- **Task material**
BEGIN

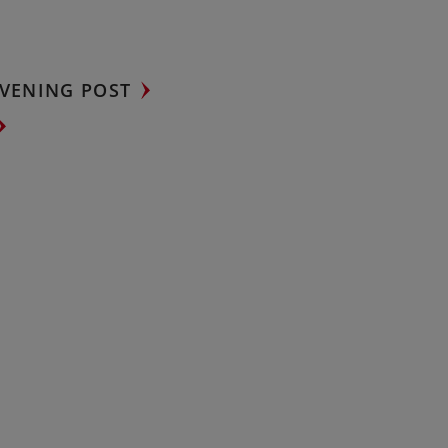
VENING POST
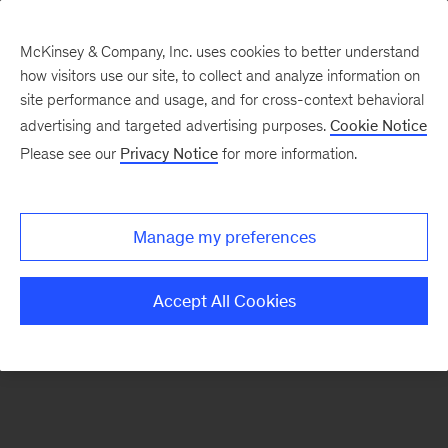
McKinsey & Company, Inc. uses cookies to better understand
how visitors use our site, to collect and analyze information on
There was a problem loading this section.
site performance and usage, and for cross-context behavioral
advertising and targeted advertising purposes.
Cookie Notice
Please see our
Privacy Notice
for more information.
Sign
up
for
Manage my preferences
emails
on
Accept All Cookies
new
Energy,
Resources
&
Materials
articles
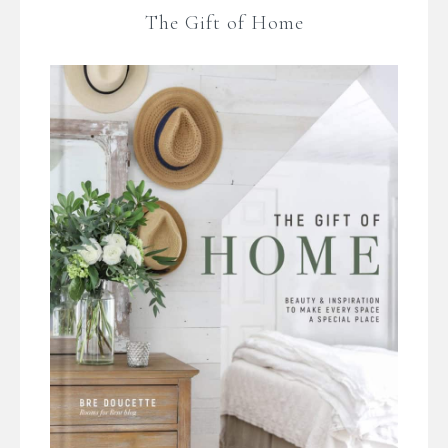
The Gift of Home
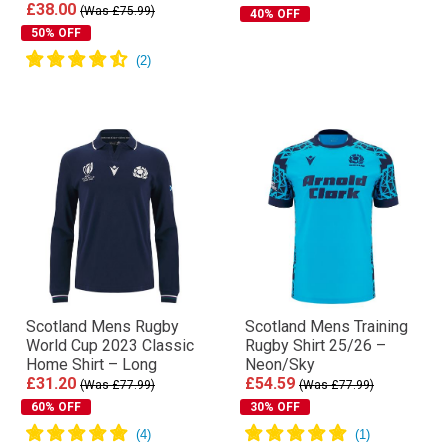
£38.00
(Was £75.99)
40% OFF
50% OFF
Scotland Mens Rugby
Scotland Mens Training
World Cup 2023 Classic
Rugby Shirt 25/26 –
Home Shirt – Long
Neon/Sky
£31.20
£54.59
(Was £77.99)
(Was £77.99)
60% OFF
30% OFF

END

Write out the text read from every row above line by line, leaving out the pictures.

VENING POST
McKinsey & Company, Inc. uses cookies to better understand
how visitors use our site, to collect and analyze information on
There was a problem loading this section.
site performance and usage, and for cross-context behavioral
advertising and targeted advertising purposes.
Cookie Notice
Please see our
Privacy Notice
for more information.
Sign
up
for
Manage my preferences
emails
on
Accept All Cookies
new
Energy,
Resources
&
Materials
articles
The Gift of Home
£38.00
(Was £75.99)
40% OFF
50% OFF
Scotland Mens Rugby
Scotland Mens Training
World Cup 2023 Classic
Rugby Shirt 25/26 –
Home Shirt – Long
Neon/Sky
£31.20
£54.59
(Was £77.99)
(Was £77.99)
60% OFF
30% OFF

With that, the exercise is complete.